**TEXT:**
The judges defined “healthcare provision” aligned with a “modern welfare-oriented administrative law”. It is described as a “complex positive action that ranges from welcoming the patient to understanding their needs and requirements, from listening to their requests to diagnosing the condition, from the doctor–patient encounter to jointly developing a therapeutic strategy, from obtaining informed consent to carrying out the agreed treatment – all in the pursuit of a path that is, above all, existential rather than merely curative, within the healthcare facility, and centred on the patient’s identity, personhood, and psycho-physical wellbeing.” 5 As we can see, this model is not far removed from the one illustrated at the beginning of this reflection.

This model has been formally adopted by a subsequent national law, Law No. 219 of 22 December 2017, titled “Provisions regarding informed consent and advance directives”, which is the second legal reference I wish to highlight. I will quote it directly here and may return to some of its aspects in future analyses 6.

**RECORDED DATA:**
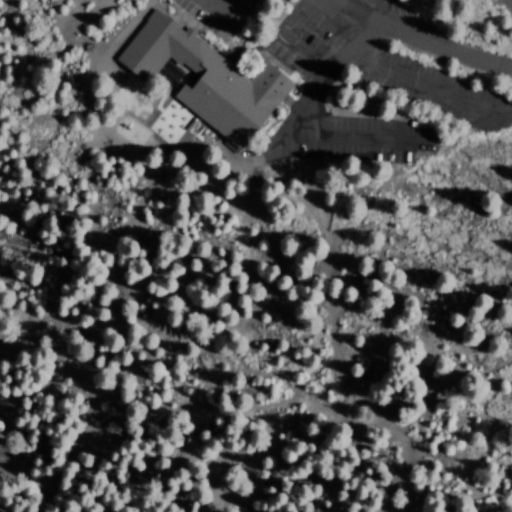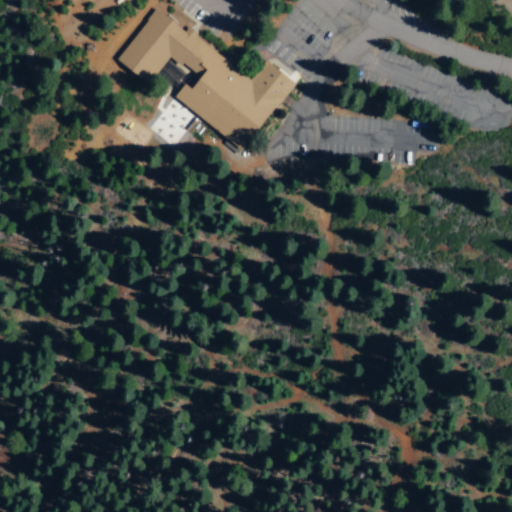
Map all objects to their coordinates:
road: (367, 3)
road: (289, 38)
road: (331, 69)
building: (205, 78)
building: (207, 79)
road: (415, 79)
parking lot: (353, 82)
road: (354, 135)
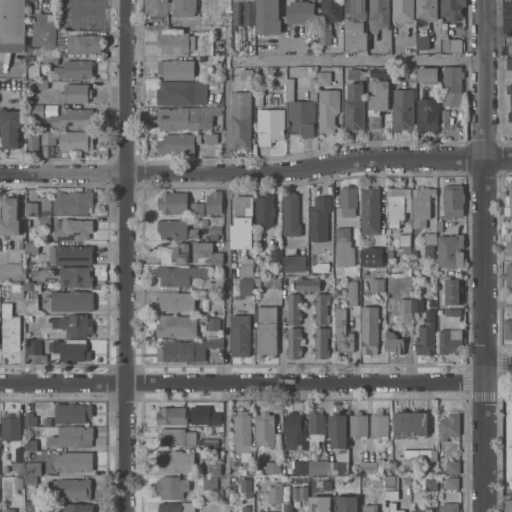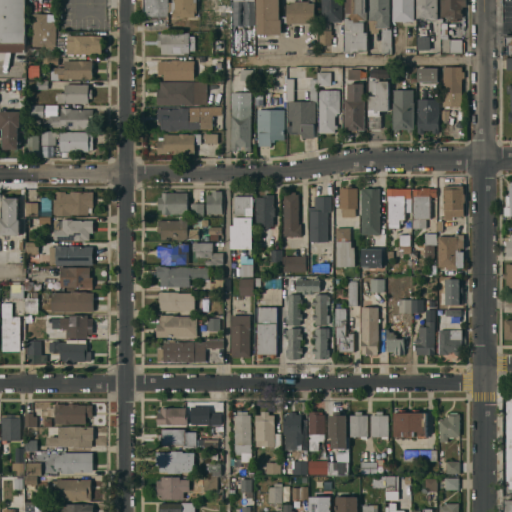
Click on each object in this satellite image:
building: (245, 0)
building: (156, 8)
building: (157, 8)
building: (183, 8)
building: (184, 8)
building: (223, 8)
building: (426, 9)
building: (427, 9)
building: (453, 9)
building: (331, 10)
building: (332, 10)
building: (403, 10)
building: (404, 10)
building: (452, 10)
building: (506, 10)
building: (301, 12)
building: (301, 12)
building: (379, 12)
building: (268, 17)
building: (268, 17)
building: (284, 18)
building: (12, 20)
building: (241, 20)
building: (381, 22)
building: (355, 25)
building: (13, 26)
building: (355, 26)
road: (497, 26)
building: (445, 29)
building: (44, 30)
building: (45, 30)
building: (326, 36)
building: (325, 37)
building: (423, 42)
building: (176, 43)
building: (176, 43)
building: (84, 44)
building: (84, 44)
building: (423, 44)
building: (507, 44)
building: (451, 45)
building: (451, 45)
building: (506, 45)
building: (12, 46)
building: (32, 51)
building: (51, 60)
road: (357, 60)
building: (509, 63)
building: (76, 69)
building: (177, 69)
building: (272, 69)
road: (8, 70)
building: (34, 70)
building: (74, 70)
building: (177, 70)
building: (424, 72)
building: (354, 73)
building: (247, 74)
building: (427, 74)
building: (324, 78)
building: (325, 78)
building: (413, 79)
building: (42, 84)
building: (452, 86)
building: (453, 86)
building: (14, 93)
building: (182, 93)
building: (182, 93)
building: (75, 94)
building: (75, 94)
building: (510, 99)
building: (378, 100)
building: (377, 102)
building: (511, 104)
building: (355, 106)
building: (355, 107)
building: (328, 109)
building: (403, 109)
building: (328, 110)
building: (403, 110)
building: (37, 111)
building: (304, 114)
building: (445, 114)
building: (428, 115)
building: (428, 115)
building: (70, 118)
building: (183, 118)
building: (190, 118)
building: (302, 118)
building: (72, 119)
building: (241, 119)
building: (270, 125)
building: (271, 125)
road: (227, 126)
building: (241, 127)
building: (10, 128)
building: (10, 128)
building: (48, 137)
building: (50, 137)
building: (210, 138)
building: (212, 138)
building: (75, 141)
building: (76, 141)
building: (34, 142)
building: (177, 142)
building: (179, 143)
road: (256, 175)
building: (349, 200)
building: (453, 201)
building: (509, 201)
building: (73, 202)
building: (172, 202)
building: (173, 202)
building: (214, 202)
building: (215, 202)
building: (348, 202)
building: (454, 202)
building: (73, 203)
building: (508, 204)
building: (396, 205)
building: (398, 205)
building: (422, 205)
building: (243, 206)
building: (422, 206)
building: (40, 207)
building: (32, 209)
building: (197, 209)
building: (197, 209)
building: (265, 210)
building: (265, 211)
building: (370, 211)
building: (370, 211)
building: (291, 214)
building: (291, 215)
building: (10, 216)
building: (10, 217)
building: (320, 218)
building: (319, 219)
building: (44, 220)
building: (205, 222)
building: (243, 223)
building: (440, 225)
building: (72, 229)
building: (73, 229)
building: (215, 229)
building: (176, 230)
building: (176, 230)
building: (242, 232)
building: (342, 232)
building: (511, 236)
building: (214, 237)
building: (405, 242)
building: (430, 244)
building: (32, 246)
building: (344, 247)
building: (451, 251)
building: (451, 251)
building: (206, 252)
building: (207, 252)
building: (173, 253)
building: (174, 253)
building: (344, 253)
building: (390, 254)
building: (71, 255)
building: (71, 255)
road: (124, 255)
building: (276, 255)
road: (483, 256)
building: (371, 260)
building: (295, 263)
building: (295, 263)
building: (246, 266)
building: (246, 266)
building: (319, 268)
building: (319, 269)
building: (339, 271)
road: (8, 274)
building: (180, 275)
building: (180, 275)
building: (508, 275)
building: (508, 275)
building: (75, 276)
building: (76, 276)
building: (258, 281)
building: (217, 284)
building: (308, 285)
building: (308, 285)
building: (376, 285)
building: (377, 285)
building: (30, 286)
building: (246, 286)
building: (247, 286)
building: (17, 290)
building: (352, 291)
building: (452, 291)
building: (454, 291)
building: (353, 292)
building: (177, 300)
building: (72, 301)
building: (73, 301)
building: (177, 301)
building: (32, 302)
building: (405, 305)
building: (411, 305)
building: (418, 305)
building: (294, 309)
building: (321, 309)
building: (321, 309)
building: (452, 311)
building: (453, 312)
building: (213, 323)
building: (213, 324)
building: (74, 325)
building: (75, 325)
building: (293, 325)
building: (177, 326)
building: (177, 326)
building: (10, 329)
building: (10, 329)
building: (343, 329)
building: (507, 329)
building: (508, 329)
building: (267, 330)
building: (369, 330)
building: (370, 330)
building: (267, 331)
building: (343, 332)
building: (427, 334)
building: (240, 335)
building: (241, 335)
building: (395, 339)
building: (396, 339)
building: (426, 339)
building: (450, 341)
building: (321, 342)
road: (226, 343)
building: (294, 343)
building: (321, 343)
building: (449, 343)
building: (187, 350)
building: (187, 350)
building: (34, 351)
building: (70, 351)
building: (71, 351)
building: (35, 352)
road: (498, 363)
road: (241, 382)
building: (72, 413)
building: (73, 413)
building: (171, 415)
building: (173, 415)
building: (31, 418)
building: (215, 418)
building: (215, 418)
building: (30, 419)
building: (316, 423)
building: (410, 423)
building: (358, 424)
building: (359, 424)
building: (380, 424)
building: (410, 424)
building: (379, 425)
building: (11, 426)
building: (449, 426)
building: (450, 426)
building: (11, 428)
building: (265, 429)
building: (316, 429)
building: (267, 430)
building: (292, 430)
building: (292, 430)
building: (338, 430)
building: (338, 431)
building: (242, 434)
building: (243, 435)
building: (72, 437)
building: (72, 437)
building: (178, 437)
building: (178, 437)
building: (509, 441)
building: (509, 442)
building: (209, 443)
building: (31, 444)
building: (420, 454)
building: (214, 455)
building: (19, 460)
building: (176, 461)
building: (176, 461)
building: (73, 462)
building: (74, 462)
building: (18, 467)
building: (299, 467)
building: (300, 467)
building: (318, 467)
building: (319, 467)
building: (366, 467)
building: (374, 467)
building: (453, 467)
building: (453, 467)
building: (34, 468)
building: (214, 468)
building: (272, 468)
building: (278, 468)
building: (336, 468)
building: (338, 468)
building: (32, 471)
building: (31, 480)
building: (287, 480)
building: (379, 481)
building: (18, 482)
building: (210, 482)
building: (210, 482)
building: (452, 483)
building: (431, 484)
building: (392, 486)
building: (171, 487)
building: (172, 487)
building: (247, 487)
building: (71, 488)
building: (71, 488)
building: (276, 492)
building: (300, 492)
building: (300, 492)
building: (275, 494)
building: (320, 503)
building: (319, 504)
building: (347, 504)
building: (347, 504)
building: (508, 505)
building: (32, 506)
building: (176, 506)
building: (507, 506)
building: (76, 507)
building: (79, 507)
building: (177, 507)
building: (287, 507)
building: (449, 507)
building: (450, 507)
building: (288, 508)
building: (368, 508)
building: (370, 508)
building: (393, 508)
building: (245, 509)
building: (247, 509)
building: (9, 510)
building: (9, 510)
building: (423, 510)
building: (395, 511)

**COMPLETE THE FOLLOWING:**
a - From the healthcare law passage, set down word for word the part starting with "The judges defined" and going on through "of this reflection.".
b - Resume the healthcare law passage from the point where it stops.
This data comes from a separate source.

**PER-TASK ANSWERS:**
a -
The judges defined “healthcare provision” aligned with a “modern welfare-oriented administrative law”. It is described as a “complex positive action that ranges from welcoming the patient to understanding their needs and requirements, from listening to their requests to diagnosing the condition, from the doctor–patient encounter to jointly developing a therapeutic strategy, from obtaining informed consent to carrying out the agreed treatment – all in the pursuit of a path that is, above all, existential rather than merely curative, within the healthcare facility, and centred on the patient’s identity, personhood, and psycho-physical wellbeing.” 5 As we can see, this model is not far removed from the one illustrated at the beginning of this reflection.

b -
Article 1 of this law states:

  • Paragraph 2: “The care relationship and trust between patient and physician is promoted and valued. It is based on informed consent in which the patient’s decision-making autonomy and the physician’s expertise, professional autonomy and responsibility come together. Healthcare professionals forming part of the care team also contribute to this relationship, by their respective competencies. If the patient so wishes, their family members, civil union partner, cohabitant or a trusted person may also be involved.”
  • Paragraph 5: “[…] Should the patient express the will to forego or refuse treatment necessary for survival, the physician shall inform the patient and, with their consent, their family, of the consequences of this decision and any possible alternatives, and promote all actions to support the patient, including through psychological support services. […]”
  • Paragraph 6: “The physician must respect the patient’s wish to refuse or forego treatment and, as a result, is exempt from civil or criminal liability. The patient cannot demand treatments that are against the law, professional ethics, or good clinical practice; in such cases, the physician has no professional obligation.”

These seem to be valuable guidelines for defining the scope of the care relationship and for clarifying the essential elements of the shared “universe” where care seekers and providers meet, and what mutual respect entails.

Paragraphs 8 to 10 of the same article are also crucial, as they concern the organisational dimension that makes such a relationship of care and trust possible:

  • “Communication time between doctor and patient constitutes care time.”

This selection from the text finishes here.